Jui Tui Tao Bokeng Shrine
This Taoist shrine is quite recent and more decorated than Put Jaw shrine. This place is dedicated to Kiu Wong In, a vegetarian god. Hence, followers of this temple are very active during Phuket’s vegetarian festival every year. In this shrine, you will certainly see believers giving offerings to the god, such as cakes, oranges, pineapples, etc. The main interest of this temple lies in the splendid sculptures on the big wooden doors.
Sanjo Sam Sa Chinese shrine
Located on Krabi Road and built in 1853, this sacred place is dedicated to the Goddess of the Sea. When a newly built boat is put out to sea, offerings are given to the goddess. This place benefits with a truly refined atmosphere.

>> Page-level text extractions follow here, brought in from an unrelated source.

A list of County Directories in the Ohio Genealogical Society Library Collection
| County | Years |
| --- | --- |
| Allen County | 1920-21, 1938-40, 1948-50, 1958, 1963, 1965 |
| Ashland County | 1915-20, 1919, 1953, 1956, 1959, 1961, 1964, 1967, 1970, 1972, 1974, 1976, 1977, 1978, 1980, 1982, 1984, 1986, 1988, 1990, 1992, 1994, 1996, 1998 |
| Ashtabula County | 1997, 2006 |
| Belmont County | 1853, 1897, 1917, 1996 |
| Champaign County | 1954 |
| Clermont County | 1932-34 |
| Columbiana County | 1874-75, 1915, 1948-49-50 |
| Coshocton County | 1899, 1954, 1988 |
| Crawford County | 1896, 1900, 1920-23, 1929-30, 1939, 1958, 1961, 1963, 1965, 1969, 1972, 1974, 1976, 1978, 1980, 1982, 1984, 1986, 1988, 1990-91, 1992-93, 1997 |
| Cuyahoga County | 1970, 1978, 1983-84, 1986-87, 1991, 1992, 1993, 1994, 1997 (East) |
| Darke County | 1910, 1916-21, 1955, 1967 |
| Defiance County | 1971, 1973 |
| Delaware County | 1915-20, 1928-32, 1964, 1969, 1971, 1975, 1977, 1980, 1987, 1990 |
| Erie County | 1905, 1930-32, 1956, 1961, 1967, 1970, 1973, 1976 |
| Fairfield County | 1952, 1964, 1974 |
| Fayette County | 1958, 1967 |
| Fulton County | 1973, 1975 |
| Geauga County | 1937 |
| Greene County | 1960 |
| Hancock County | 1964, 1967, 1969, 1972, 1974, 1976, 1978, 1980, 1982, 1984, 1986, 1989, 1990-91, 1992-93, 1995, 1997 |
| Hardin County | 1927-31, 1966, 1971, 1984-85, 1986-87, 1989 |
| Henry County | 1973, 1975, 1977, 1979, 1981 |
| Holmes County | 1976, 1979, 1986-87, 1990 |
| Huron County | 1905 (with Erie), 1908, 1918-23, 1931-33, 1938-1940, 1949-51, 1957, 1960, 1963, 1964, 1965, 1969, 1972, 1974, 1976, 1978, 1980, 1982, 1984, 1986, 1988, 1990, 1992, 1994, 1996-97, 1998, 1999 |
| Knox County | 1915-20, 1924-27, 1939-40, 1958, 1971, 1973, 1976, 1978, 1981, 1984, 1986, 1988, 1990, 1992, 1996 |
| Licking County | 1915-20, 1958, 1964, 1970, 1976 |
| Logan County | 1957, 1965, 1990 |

Wat Chalong is the most important Buddhist center in Phuket and is famous all-around Thailand for its healing powers. Actually, one of the monks who once run the temple is hugely venerated amongst Thais. During the reign of King Rama V, Luang Por Chaem was the abbott of the monastery and helped to restore peace after a rebellion by the Chinese tin miners. The monk was a herbal doctor and he healed many of those wounded during the rebellion.
Wat Phra Tong
Located in Thalang near the Thalang District Office, Wat Phra Tong is the second most important Buddhist temple in Phuket. It is famous for its half buried statue of the Buddha. It is believed that whoever would tries to dig up the statue would suffer terrible misfortune. This belief comes from the discovery of the statue: it is said that one small boy attached his buffalo to what he regarded as a simple post. When the young boy suddenly fell ill without explanation, villagers went around the post and started to dig around the “post” which in fact was the top of the Buddha statue. Wat Phra Tong was then built to protect the revered monument. It is King Rama V, during a 1909 visit to the temple, who gave it its name of Wat Phra Tong.
Wat Phra Nang Sang
Wat Phra Nang Sang is the oldest Buddhist temple in Phuket. It is located in Thalang and was built when this city was still the capital of Phuket. When the Burmese tried to invade Phuket back in 1785, it is rumoured that they were after religious manuscripts kept in the temple, which were believed to be treasure maps.